12.4.11

Epicteto e "A Arte de Viver"

Um dos livros que seleccionei é um pequeno manual de Epicteto, que comprei o ano passado no Brasil, e que, mal comparado, terá a ver com a vaga de livros modernos de auto-ajuda, que nunca me atraíram, e que enchem as prateleiras das livrarias. Mas os ensinamentos do filósofo não só me atraíram como a sua caracteristica intemporal dota este livro de uma actualidade extraordinária. Como viver uma vida plena e feliz ou como ser uma pessoa com qualidades morais, constituíram as dissertações apaixonadas da vida de Epicteto, o grande filósofo, herói do Estoicismo. Muito embora as suas obras sejam hoje menos conhecidas, em função do declínio do ensino da cultura clássica, as suas propostas tiveram grande influência sobre as ideias dos principais pensadores da arte de saber viver, durante os dois mil anos que se seguiram.
Epicteto nasceu escravo, por volta do ano 55 d.C., em Hierápolis, Frígia, no extremo oriental do Império Romano.
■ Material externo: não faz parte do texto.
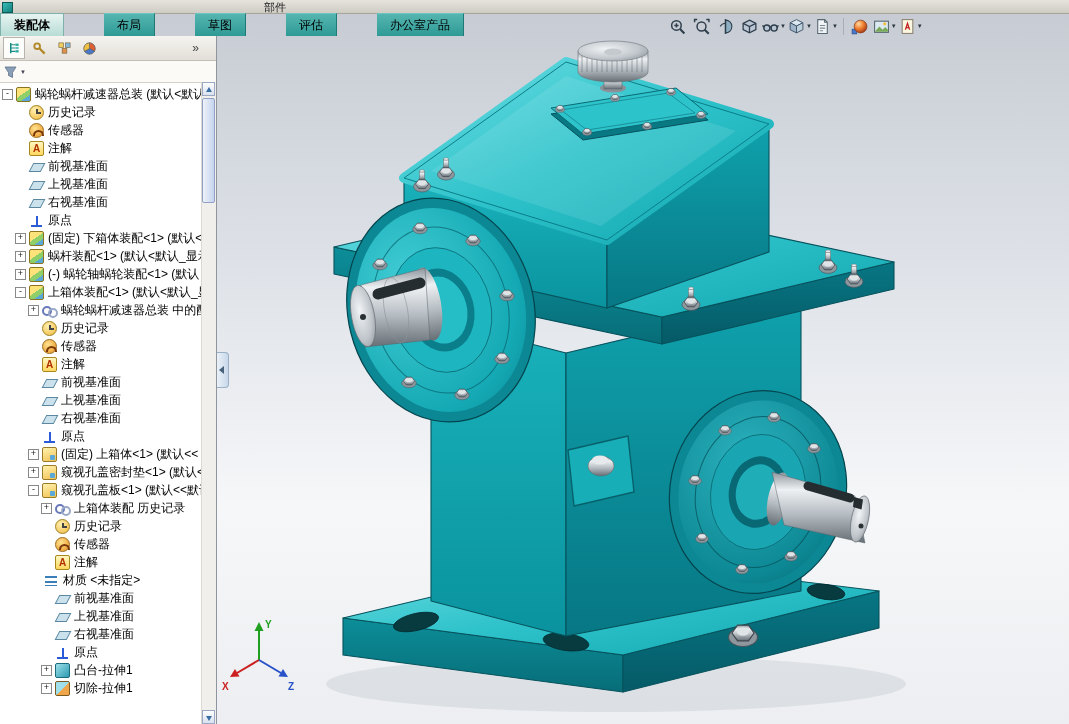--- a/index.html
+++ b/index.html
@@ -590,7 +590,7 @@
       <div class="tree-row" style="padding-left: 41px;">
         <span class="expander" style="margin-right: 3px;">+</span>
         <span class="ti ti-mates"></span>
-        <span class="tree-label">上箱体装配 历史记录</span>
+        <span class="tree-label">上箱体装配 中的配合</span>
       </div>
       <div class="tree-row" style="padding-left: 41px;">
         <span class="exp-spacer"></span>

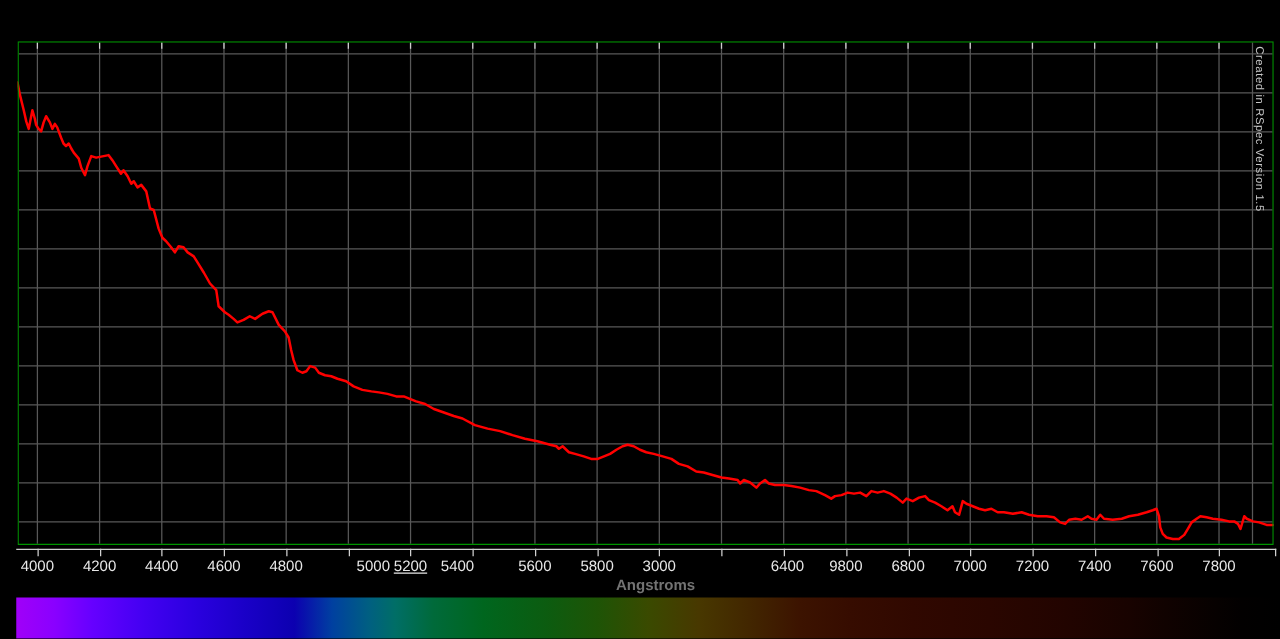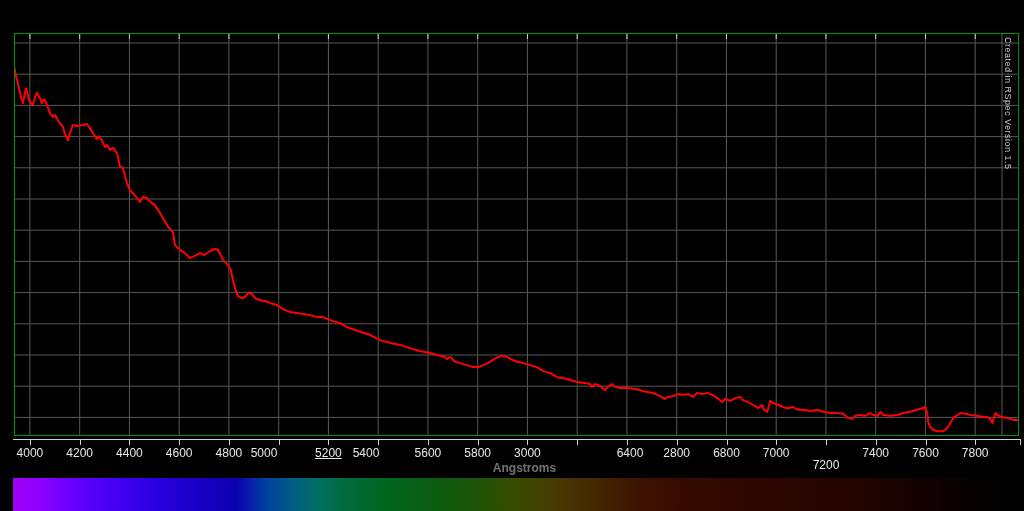--- a/index.html
+++ b/index.html
@@ -101,7 +101,7 @@
       <div class="x-tick" style="left: 228.9px;"></div>
       <div class="x-tick-label" style="left: 198.9px;">4800</div>
       <div class="x-tick" style="left: 278.7px;"></div>
-      <div class="x-tick-label" style="left: 234px;">5000</div>
+      <div class="x-tick-label" style="left: 252px; text-align: right;">5000</div>
       <div class="x-tick" style="left: 328.4px;"></div>
       <div class="x-tick-label" style="left: 298.4px; text-decoration: underline;">5200</div>
       <div class="x-tick" style="left: 378.2px;"></div>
O seu mestre foi Epafrodito, secretário administrativo de Nero que ficou impressionado com o jovem, enviando-o para Roma, tornando-se discípulo do famoso estóico Gaio Musônio Rufo. As obras de Musônio Rufo, escritas em grego, ficaram preservadas e contêm argumentos a favor da educação igual para ambos os sexos, invocando igualdades e liberdades idênticas para ambos no casamento. Acreditam os historiadores que o famoso espírito igualitário de Epicteto possa ter sido inspirado, precisamente, nas ideias do seu mestre no período que com ele conviveu. Epicteto tornou-se o mais aclamado aluno de Rufo tendo acabado por ser libertado da sua condição de escravo. Mais tarde fundaria uma escola em Roma mas foi banido da cidade quando o Imperador Domiciano se sentiu ameaçado pela crescente influência dos filósofos na vida política da cidade. Passou a viver no exílio, em Nicópolis, na costa noroeste da Grécia. Ali, fundou uma escola filosófica e passou o resto dos seus dias fazendo palestras sobre como viver com a maior dignidade e tranquilidade mantendo-se um filósofo sereno e humilde estimulando os alunos a encararem a arte de saber viver com sabedoria. Destaco esta passagem do seu livro:

“ Mesmo que alguém o agrida verbal ou fisicamente, mesmo que seja insultado, podemos sempre escolher encarar o que está a acontecer como insulto ou não. Se alguém o irrita, a única coisa capaz de irritá-lo é a sua própria reacção. Portanto, quando aparentemente, alguém o provocar, é bom não esquecer que é apenas a sua própria avaliação do incidente que causa essa sensação. Não se deve deixar que as emoções sejam desencadeadas pelas aparências. O que haverá a fazer é simplesmente não reagir no momento, afastar-se da situação e procurar uma visão mais ampla”.

Como Epicteto reflecte, "a preocupação e o receio do que os outros pensam de nós são uma perda de tempo e não servem de exemplo para a conduta do nosso carácter". Isto é especialmente importante quando se trata da nossa influência ou reputação. Por quê viver com receio de algo, como não ser aceite publicamente ou não poder aspirar a ter as mesmas oportunidades e benefícios que outros tiveram se não somos responsáveis por sectores da vida sobre os quais não temos controle e nos quais não queremos actuar. A proposta de Epicteto é que agradar é uma armadilha perigosa pois corremos o risco de nos desviarmos para fora daquilo que é a nossa esfera de influência valendo mais ser sábio à luz dos nossos olhos do que procurar o reconhecimento e a sapiência aos olhos dos outros, evitando assim impaciências que só colocariam em causa a nossa serenidade interior. É bem melhor ser uma pessoa de carácter, que cumpre as suas obrigações, do que ter renome, poder ou projecção social, aspectos banalizados que comprometem mais tarde ou mais cedo a natureza da nossa felicidade. Ensinamentos, certamente, a reter.